August 18, 2015 - 9:29 pm

Since sprayed foam doesn't require boric acid, how does it prevent rodents from entering a building or burrowing into the fiberglass? They certainly have gotten into our fiberglass batts big time.

April 9, 2015 - 1:10 pm

Hi-

I reviewed your story on "Formaldehyde-Based Foam Insulation Back from the Dead". I appreciate the balanced and thorough review.

I was looking for some additional clarity on using it between walls. Here are the characteristics:

- The structure was built around 1950.
- Brick exterior.
- Thin composite wood backing, possibly masonite
- 4.5" dead air gap, no insulation currently
- Wet plaster lath interior.

The article says Tripolymer can be used, but there are better solutions, can you expand on that? A few years has gone by too, maybe things have changed? I am specifically interested in understanding this fr the C.P Chemicals product.

Do you recommend against it for this application?

Thanks
Paul

April 4, 2015 - 11:45 am

I'm doing an interior gut on a 1920s house with siding installed directly onto the 2x4s. Is Spider safe for that application?

April 4, 2015 - 1:02 pm

Joe, This could be somewhat of a problem when the siding needs replacement. Removing the siding will likely damage the insulation, because it will stick to the siding to some extent.
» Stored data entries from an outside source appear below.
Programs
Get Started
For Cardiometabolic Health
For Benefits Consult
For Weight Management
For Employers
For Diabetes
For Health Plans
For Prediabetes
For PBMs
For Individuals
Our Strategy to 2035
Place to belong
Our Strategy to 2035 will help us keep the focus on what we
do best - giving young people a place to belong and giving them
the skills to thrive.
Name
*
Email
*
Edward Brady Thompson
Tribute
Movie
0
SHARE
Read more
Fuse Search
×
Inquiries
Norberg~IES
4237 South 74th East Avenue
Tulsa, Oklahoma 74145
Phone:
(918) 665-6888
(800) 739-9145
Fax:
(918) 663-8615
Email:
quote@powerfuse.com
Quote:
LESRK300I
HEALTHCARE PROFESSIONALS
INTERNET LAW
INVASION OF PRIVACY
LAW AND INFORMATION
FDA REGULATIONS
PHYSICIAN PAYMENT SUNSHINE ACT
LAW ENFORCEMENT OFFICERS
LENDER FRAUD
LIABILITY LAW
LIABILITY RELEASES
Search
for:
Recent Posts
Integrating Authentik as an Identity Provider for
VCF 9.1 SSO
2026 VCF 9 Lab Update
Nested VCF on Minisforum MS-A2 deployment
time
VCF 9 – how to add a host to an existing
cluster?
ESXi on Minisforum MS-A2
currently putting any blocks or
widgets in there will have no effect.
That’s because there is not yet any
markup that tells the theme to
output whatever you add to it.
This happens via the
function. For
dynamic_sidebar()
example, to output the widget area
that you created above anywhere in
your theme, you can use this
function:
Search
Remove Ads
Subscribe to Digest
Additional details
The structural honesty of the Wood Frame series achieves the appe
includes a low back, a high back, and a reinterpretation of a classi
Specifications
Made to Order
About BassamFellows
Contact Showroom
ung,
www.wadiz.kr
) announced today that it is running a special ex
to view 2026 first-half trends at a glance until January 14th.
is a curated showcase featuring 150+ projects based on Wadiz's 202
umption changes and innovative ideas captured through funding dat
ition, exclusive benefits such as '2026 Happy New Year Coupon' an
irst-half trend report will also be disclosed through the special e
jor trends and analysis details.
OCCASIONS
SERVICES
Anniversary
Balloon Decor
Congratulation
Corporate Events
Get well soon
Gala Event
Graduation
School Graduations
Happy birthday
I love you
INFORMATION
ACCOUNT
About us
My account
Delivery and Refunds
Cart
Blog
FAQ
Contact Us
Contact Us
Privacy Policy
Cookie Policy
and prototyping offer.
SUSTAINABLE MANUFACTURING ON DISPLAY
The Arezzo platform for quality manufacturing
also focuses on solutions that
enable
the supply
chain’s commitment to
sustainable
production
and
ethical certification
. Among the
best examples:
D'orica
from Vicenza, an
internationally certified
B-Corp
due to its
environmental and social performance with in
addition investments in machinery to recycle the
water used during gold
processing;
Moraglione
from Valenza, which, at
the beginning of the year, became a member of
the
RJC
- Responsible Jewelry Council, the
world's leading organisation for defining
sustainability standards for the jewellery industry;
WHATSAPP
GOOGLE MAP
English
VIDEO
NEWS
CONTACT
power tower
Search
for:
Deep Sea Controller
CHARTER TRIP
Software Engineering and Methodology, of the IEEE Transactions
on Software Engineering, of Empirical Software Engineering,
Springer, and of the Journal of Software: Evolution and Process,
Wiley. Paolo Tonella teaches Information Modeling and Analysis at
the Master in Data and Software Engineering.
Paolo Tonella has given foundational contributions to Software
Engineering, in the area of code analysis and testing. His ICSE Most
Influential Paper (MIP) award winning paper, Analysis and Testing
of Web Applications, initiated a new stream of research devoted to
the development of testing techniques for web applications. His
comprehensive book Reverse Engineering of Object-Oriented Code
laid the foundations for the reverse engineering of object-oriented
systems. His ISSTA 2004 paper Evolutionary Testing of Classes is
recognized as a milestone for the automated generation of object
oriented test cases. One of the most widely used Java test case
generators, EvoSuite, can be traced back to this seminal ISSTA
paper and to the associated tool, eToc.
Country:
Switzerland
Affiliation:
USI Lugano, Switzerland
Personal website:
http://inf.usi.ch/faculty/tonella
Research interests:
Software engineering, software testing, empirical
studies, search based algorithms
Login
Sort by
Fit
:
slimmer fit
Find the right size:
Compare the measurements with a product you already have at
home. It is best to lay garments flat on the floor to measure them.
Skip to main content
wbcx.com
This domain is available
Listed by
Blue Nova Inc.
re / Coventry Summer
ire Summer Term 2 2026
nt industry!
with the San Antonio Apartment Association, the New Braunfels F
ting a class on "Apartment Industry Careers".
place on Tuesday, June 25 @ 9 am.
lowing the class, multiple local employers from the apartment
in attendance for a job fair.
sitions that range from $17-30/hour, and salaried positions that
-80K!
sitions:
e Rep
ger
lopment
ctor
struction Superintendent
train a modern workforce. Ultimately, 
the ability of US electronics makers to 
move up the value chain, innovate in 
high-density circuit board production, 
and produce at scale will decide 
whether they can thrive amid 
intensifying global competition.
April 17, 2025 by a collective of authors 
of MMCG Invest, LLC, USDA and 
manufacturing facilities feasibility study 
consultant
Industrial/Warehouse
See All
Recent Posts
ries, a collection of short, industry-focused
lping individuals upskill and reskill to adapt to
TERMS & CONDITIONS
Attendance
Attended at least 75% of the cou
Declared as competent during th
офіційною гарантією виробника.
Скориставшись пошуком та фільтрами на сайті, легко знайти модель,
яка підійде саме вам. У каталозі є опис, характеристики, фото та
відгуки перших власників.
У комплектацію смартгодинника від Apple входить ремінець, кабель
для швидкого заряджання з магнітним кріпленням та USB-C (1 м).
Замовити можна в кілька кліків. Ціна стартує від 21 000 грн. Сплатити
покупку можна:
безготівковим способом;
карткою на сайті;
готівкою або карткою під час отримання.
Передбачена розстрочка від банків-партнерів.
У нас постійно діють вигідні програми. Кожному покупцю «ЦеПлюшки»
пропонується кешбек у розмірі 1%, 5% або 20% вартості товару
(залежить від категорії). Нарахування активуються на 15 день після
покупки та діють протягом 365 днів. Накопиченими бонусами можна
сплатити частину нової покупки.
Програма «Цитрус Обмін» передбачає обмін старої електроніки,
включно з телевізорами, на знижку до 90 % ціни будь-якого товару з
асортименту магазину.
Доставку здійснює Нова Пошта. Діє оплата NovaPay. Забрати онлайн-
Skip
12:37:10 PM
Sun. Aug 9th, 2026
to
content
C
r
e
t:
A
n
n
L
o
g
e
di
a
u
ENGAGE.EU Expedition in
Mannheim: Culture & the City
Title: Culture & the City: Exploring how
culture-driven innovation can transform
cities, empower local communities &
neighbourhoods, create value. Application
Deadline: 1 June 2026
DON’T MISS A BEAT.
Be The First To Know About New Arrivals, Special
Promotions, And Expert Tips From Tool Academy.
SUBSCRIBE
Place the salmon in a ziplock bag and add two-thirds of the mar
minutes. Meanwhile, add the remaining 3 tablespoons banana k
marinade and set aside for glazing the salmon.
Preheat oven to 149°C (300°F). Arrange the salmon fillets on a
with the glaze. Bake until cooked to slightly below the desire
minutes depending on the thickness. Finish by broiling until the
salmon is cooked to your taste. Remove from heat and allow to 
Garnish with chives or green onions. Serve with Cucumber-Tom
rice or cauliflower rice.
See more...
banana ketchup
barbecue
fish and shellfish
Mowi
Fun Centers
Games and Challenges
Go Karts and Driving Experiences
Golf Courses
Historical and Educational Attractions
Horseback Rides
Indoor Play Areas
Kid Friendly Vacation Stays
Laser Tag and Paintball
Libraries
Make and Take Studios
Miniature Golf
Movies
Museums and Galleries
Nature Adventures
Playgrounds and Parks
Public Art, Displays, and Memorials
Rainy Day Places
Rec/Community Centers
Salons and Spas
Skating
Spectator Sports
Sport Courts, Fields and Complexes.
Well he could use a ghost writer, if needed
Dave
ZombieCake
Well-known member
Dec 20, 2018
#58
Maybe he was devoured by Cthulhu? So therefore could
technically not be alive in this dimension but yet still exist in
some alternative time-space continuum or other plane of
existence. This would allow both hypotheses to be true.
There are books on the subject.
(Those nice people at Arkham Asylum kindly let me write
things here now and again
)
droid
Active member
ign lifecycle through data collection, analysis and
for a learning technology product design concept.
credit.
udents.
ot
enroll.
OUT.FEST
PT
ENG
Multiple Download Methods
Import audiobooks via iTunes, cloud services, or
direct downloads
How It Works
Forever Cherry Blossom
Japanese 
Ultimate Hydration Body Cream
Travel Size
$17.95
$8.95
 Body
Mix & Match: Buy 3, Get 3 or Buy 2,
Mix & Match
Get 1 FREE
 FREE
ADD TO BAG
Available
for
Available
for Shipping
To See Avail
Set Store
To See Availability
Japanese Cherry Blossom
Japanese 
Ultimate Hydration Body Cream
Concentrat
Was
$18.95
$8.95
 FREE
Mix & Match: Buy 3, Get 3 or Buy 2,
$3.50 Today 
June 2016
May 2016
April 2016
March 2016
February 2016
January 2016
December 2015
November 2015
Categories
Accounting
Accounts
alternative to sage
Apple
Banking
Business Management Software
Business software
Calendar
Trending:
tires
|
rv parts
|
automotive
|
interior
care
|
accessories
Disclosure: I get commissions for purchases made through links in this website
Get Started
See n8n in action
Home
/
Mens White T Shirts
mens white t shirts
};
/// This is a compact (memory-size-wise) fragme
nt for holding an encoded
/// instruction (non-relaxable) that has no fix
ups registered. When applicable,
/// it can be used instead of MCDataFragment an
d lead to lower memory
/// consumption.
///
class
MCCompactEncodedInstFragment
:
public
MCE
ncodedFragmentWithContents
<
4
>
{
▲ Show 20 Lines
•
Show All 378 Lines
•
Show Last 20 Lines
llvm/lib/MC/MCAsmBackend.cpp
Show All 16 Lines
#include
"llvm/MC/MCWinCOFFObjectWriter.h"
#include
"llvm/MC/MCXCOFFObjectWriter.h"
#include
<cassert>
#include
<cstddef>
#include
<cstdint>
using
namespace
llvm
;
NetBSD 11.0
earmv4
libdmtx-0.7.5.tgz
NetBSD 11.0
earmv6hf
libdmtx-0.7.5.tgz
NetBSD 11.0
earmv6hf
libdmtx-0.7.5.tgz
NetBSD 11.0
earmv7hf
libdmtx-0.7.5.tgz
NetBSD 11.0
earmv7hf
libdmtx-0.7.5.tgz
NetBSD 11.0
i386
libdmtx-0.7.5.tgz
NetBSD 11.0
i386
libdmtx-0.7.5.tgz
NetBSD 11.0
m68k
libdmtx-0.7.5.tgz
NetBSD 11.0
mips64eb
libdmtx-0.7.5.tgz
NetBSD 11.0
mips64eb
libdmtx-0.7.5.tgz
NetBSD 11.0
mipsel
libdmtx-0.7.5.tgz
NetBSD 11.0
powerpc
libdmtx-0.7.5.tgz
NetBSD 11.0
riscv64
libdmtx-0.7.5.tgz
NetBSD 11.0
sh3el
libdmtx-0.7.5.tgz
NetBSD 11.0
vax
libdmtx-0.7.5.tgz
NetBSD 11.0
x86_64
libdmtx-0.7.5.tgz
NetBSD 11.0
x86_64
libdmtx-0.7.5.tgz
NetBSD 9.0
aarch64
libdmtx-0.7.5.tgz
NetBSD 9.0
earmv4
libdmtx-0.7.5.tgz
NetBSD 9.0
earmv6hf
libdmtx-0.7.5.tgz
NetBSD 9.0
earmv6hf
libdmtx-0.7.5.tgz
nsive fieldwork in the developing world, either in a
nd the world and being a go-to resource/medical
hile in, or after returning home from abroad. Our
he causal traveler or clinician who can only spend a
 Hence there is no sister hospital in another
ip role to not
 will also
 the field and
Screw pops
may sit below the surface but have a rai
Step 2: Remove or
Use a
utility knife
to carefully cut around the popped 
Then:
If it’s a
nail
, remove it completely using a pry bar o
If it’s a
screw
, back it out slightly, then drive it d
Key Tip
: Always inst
Siding is exposed to the weather, so had a shorter lifetime and usually needs replacement before other wall components.

It would be preferable to remove the siding, install a layer of sheathing on the outside of the 2x4s, then create a rain screen with strapping or a mesh product of some sort, then reinstall the siding. If you were going to all that work and you're in a cold climate, you might decide it's also worth adding a layer of rigid insulation on the exterior of the sheathing.

April 4, 2015 - 1:57 pm

Thanks Alex. Replacing the siding is really not an option. Without the opportunity to create a drainage plane I shy away from spray foam in walls (I'm in Atlanta by the way). It's tough to get a Grade I batt installation so I am hoping Spider might avoid the moisture trap problem and give me a little higher R-value.

November 6, 2013 - 9:38 pm

You can locate certified installers through the Contractor Locator tab on the Johns Manville website. Click the box for Spider.

October 27, 2013 - 8:32 pm

Would you know of any installers for spider insulation in Pittsburgh, Pennsylvania?

July 31, 2013 - 4:26 pm

I presume the photo at the bottom is of a Spider project and not foam as stated in the caption.  

Also, can you comment on the air leakage difference between cellulose and Spider?  I know cellulose is not an air barrier, but do know from personal experience on hundreds of retrofit projects that cellulose dramtically drops the air leakage rate.